The American Petroleum Institute published a new set of recommended practices Friday for testing and classifying crude oil for rail shipment and loading it into rail tank cars.
The recommend practices provide guidance on a host of issues including procedures for testing and classifying crude and criteria for determining how frequently tests should be undertaken and documented.
Clarifying classification standards can help emergency responders more effectively deal with a rail tanker accident.
The API also provided guidelines for establishing a crude oil sampling and testing program and quantity measure procedures to prevent the overfilling of tank cars.
“Proper testing, classification and handling are important when shipping any material subject to PHMSA regulations, and crude oil is no exception,” API president and CEO Jack Gerard said.
The guidelines were created in collaboration with members of the oil, gas and freight rail industries along with the U.S. Department of Transportation Pipeline and Hazardous Materials Safety Administration.
The API’s new practices comes two months after the U.S. Department of Transportation requested industry feedback on proposed new rules for the rail transposition of oil and gas products.

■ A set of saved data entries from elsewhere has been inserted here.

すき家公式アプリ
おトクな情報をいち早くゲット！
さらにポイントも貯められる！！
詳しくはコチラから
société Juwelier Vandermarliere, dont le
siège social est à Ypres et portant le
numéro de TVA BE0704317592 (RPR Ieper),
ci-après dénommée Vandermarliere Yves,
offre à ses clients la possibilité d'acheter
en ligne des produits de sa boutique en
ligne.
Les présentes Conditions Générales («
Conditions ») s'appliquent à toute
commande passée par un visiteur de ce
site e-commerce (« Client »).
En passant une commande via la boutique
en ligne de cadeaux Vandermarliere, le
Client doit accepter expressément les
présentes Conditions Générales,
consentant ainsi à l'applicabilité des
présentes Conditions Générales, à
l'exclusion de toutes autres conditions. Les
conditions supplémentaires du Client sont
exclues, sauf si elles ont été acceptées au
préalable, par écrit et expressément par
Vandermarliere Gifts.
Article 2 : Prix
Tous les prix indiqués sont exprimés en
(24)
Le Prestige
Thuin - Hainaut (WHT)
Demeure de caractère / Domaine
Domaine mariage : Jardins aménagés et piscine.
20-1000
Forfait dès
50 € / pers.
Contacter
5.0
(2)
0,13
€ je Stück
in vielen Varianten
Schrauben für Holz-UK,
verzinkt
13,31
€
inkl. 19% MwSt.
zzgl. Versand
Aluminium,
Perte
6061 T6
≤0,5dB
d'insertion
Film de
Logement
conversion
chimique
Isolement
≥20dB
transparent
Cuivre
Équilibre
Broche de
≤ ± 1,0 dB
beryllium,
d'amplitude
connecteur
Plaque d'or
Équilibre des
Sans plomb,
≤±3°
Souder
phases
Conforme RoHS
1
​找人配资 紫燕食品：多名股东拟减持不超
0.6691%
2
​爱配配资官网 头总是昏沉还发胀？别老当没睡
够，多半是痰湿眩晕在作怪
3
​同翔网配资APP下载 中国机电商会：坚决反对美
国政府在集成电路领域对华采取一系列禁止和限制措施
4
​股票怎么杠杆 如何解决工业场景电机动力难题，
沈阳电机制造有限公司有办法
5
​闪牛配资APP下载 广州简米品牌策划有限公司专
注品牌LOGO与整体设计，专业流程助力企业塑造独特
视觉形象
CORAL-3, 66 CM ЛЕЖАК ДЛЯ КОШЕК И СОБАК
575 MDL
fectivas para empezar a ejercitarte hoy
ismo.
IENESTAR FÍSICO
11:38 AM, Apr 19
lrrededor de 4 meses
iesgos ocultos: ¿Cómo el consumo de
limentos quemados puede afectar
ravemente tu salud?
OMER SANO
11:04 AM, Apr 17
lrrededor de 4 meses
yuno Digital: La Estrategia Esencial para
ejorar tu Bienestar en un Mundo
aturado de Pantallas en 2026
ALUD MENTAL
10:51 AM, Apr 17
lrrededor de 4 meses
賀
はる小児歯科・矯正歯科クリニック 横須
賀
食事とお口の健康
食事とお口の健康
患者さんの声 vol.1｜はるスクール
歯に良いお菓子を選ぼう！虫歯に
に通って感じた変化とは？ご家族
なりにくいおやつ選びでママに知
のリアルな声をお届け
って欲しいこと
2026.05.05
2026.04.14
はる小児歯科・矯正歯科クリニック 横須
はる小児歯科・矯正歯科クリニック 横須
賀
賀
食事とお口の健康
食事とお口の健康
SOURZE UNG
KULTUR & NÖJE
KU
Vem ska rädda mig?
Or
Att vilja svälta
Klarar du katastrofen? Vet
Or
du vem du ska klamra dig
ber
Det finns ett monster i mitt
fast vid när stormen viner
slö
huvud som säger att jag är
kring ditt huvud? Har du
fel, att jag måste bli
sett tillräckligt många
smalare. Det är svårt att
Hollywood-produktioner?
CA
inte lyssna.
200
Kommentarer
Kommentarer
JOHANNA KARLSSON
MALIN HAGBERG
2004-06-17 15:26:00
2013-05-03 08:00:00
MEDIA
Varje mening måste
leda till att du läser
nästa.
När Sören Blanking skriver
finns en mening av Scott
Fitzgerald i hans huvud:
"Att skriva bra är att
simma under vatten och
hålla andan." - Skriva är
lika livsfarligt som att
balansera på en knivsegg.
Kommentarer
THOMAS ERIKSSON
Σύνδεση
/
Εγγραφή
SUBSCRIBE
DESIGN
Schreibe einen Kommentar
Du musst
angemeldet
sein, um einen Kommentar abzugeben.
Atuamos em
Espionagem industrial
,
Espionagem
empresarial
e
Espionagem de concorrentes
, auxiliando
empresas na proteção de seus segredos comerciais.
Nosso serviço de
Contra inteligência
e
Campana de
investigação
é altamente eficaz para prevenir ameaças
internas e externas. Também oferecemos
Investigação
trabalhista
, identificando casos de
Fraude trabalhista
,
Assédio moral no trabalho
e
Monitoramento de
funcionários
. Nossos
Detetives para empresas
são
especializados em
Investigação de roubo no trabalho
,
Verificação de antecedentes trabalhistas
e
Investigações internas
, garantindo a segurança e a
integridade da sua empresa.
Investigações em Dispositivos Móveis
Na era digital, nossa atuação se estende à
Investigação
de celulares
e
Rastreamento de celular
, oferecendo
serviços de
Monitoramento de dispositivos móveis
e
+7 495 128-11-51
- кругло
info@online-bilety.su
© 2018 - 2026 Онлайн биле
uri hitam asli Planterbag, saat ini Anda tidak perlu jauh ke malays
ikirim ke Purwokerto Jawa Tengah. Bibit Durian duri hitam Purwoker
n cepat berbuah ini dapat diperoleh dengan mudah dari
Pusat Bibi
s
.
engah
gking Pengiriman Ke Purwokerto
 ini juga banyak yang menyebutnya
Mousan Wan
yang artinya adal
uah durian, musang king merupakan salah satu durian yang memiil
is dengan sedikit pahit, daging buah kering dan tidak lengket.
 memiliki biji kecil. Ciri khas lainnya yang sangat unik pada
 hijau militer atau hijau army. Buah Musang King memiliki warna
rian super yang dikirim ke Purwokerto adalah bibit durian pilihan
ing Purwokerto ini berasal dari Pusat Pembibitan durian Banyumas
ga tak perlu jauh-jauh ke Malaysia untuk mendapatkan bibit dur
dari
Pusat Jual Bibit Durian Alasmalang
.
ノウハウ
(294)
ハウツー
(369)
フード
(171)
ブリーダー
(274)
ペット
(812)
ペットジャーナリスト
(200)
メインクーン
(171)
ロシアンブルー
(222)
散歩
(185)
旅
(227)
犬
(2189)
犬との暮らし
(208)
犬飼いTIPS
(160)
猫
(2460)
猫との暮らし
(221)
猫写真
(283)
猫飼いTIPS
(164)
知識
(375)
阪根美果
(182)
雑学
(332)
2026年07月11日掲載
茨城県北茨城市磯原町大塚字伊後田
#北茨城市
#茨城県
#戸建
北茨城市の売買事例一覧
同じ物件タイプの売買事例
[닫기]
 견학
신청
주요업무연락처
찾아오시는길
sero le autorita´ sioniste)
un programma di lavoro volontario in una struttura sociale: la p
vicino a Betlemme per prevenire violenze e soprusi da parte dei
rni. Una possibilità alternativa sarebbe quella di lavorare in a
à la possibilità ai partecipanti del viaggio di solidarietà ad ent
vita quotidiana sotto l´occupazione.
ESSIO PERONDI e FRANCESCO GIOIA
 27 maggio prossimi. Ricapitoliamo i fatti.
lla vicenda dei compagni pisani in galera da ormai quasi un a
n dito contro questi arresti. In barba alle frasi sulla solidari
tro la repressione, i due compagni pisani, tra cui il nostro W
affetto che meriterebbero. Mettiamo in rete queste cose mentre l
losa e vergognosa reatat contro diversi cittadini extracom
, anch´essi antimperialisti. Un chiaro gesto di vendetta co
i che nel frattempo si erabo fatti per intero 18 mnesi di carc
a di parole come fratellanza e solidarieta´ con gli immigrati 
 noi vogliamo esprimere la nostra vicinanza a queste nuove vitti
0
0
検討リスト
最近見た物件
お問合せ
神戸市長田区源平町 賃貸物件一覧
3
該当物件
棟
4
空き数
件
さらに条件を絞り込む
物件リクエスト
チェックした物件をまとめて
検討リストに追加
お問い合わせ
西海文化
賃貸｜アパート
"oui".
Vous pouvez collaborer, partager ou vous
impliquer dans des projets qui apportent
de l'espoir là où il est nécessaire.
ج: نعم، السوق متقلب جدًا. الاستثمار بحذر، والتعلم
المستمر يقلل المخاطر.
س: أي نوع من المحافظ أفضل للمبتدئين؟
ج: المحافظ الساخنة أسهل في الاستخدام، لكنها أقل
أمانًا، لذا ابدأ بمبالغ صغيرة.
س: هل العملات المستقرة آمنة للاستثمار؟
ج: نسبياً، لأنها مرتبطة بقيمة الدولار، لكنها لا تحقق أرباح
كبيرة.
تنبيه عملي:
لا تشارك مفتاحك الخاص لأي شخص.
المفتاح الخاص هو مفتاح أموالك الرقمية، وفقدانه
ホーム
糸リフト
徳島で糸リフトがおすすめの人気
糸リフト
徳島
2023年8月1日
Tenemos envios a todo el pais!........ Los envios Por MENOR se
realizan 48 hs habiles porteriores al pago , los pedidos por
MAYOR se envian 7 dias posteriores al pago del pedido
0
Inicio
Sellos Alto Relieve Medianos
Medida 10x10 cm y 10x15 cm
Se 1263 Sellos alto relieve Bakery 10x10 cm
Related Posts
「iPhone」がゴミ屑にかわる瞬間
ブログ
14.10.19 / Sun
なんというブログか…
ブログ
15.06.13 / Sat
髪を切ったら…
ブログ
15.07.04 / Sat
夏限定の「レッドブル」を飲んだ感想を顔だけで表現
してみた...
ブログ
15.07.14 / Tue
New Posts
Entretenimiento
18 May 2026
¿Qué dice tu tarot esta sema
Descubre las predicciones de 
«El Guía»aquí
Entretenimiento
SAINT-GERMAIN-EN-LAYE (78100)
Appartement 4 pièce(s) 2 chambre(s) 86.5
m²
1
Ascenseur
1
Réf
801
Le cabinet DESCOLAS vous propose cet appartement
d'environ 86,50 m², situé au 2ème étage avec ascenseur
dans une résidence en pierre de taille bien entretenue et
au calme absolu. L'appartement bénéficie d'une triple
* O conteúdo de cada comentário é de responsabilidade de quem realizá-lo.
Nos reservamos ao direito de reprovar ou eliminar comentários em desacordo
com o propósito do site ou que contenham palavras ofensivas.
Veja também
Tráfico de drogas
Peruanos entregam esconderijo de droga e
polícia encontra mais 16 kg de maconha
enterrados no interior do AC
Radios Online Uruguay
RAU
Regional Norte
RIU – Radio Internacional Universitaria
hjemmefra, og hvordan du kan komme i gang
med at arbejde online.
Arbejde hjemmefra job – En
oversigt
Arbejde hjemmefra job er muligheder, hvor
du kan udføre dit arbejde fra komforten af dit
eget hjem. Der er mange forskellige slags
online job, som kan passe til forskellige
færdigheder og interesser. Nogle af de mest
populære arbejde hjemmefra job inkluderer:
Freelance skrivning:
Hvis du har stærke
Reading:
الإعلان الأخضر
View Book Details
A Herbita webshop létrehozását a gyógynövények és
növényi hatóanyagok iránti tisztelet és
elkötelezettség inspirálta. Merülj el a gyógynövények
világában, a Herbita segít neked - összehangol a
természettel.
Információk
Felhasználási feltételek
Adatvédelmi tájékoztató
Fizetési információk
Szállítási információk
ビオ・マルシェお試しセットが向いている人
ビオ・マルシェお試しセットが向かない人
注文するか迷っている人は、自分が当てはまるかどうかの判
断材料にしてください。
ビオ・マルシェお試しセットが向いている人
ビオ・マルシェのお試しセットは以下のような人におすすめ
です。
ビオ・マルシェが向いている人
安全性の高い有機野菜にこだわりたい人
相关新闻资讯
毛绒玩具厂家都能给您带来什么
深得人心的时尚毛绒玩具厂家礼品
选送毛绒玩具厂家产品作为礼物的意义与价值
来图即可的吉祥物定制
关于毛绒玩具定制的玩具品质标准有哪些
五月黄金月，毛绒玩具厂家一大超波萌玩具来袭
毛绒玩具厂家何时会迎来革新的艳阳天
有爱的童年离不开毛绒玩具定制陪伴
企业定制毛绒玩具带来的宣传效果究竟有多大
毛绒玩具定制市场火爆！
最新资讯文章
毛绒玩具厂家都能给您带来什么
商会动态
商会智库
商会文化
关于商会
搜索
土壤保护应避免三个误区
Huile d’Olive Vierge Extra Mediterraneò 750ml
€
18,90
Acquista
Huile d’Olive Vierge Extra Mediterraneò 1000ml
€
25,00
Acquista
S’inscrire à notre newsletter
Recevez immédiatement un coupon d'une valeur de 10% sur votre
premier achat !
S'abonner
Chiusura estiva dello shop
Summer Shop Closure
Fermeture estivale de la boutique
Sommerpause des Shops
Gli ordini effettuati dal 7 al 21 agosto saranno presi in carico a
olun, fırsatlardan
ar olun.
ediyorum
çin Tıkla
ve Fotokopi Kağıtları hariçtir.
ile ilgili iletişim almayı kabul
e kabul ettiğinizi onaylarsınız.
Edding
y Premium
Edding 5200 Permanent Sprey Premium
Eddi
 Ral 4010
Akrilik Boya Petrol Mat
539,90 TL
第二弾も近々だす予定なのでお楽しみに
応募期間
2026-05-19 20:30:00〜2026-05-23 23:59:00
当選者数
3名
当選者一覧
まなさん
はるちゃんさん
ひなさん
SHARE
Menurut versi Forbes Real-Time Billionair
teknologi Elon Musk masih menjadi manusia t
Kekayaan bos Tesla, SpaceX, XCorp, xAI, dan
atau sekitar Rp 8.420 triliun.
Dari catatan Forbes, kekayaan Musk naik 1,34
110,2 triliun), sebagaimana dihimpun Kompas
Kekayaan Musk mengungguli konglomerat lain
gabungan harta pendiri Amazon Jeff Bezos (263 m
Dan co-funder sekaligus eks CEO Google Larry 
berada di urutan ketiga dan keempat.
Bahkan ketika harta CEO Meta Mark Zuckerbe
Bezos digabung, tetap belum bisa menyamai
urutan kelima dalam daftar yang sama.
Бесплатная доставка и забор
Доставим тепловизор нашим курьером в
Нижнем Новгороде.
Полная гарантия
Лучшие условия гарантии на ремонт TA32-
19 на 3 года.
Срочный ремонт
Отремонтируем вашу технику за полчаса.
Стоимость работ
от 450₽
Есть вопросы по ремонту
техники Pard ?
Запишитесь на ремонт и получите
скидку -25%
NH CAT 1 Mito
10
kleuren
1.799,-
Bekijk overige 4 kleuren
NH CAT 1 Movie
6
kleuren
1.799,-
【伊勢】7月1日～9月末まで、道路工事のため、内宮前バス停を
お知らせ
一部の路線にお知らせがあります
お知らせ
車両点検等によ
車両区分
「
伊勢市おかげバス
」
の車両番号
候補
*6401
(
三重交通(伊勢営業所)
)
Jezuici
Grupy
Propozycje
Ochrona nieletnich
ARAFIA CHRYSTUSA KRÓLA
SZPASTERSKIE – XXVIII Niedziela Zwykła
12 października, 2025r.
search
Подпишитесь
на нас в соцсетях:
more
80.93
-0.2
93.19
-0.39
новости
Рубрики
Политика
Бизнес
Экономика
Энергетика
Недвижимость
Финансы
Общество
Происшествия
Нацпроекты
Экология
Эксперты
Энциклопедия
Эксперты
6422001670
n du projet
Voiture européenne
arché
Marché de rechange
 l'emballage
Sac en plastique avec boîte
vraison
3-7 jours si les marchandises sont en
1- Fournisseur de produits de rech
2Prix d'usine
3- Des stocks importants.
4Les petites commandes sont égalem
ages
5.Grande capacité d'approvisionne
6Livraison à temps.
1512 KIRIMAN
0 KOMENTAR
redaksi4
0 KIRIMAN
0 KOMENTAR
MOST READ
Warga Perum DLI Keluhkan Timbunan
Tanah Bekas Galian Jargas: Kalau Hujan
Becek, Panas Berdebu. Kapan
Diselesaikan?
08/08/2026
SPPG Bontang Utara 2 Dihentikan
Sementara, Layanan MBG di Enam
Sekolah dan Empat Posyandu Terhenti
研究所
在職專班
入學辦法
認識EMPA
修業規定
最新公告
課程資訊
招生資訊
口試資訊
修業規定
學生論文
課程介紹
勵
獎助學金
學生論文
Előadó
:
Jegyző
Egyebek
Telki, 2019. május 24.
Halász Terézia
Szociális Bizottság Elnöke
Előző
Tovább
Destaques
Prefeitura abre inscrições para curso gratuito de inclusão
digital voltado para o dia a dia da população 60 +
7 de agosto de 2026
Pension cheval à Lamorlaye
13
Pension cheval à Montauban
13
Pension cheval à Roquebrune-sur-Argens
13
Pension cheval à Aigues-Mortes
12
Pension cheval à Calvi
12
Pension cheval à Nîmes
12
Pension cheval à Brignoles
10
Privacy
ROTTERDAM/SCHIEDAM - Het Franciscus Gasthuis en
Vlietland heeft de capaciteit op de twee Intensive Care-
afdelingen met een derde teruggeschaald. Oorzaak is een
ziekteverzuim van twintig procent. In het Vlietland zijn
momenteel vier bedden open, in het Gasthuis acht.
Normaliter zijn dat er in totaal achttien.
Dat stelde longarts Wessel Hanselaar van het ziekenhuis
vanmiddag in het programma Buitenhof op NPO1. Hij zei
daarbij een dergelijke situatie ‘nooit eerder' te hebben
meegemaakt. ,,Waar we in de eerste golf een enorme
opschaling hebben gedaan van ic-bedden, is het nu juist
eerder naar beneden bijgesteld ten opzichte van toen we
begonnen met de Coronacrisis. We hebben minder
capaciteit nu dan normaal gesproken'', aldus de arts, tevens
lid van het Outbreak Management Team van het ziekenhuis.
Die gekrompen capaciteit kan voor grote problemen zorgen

In July, the Department of Transportation (DOT) proposed new rules intended to make transporting flammable materials and crude by rail safer.
The rules would raise tank car standards, introduce new classification and testing programs and add operational requirements for high-hazard flammable trains.
The DOT plans to phase out older DOT 111 tank cars for shipping group I flammable liquids, including most Bakken crude, unless the cars are retrofitted to comply with the new standards.
In 2013, about 415,000 rail-carloads of crude were transported in the U.S.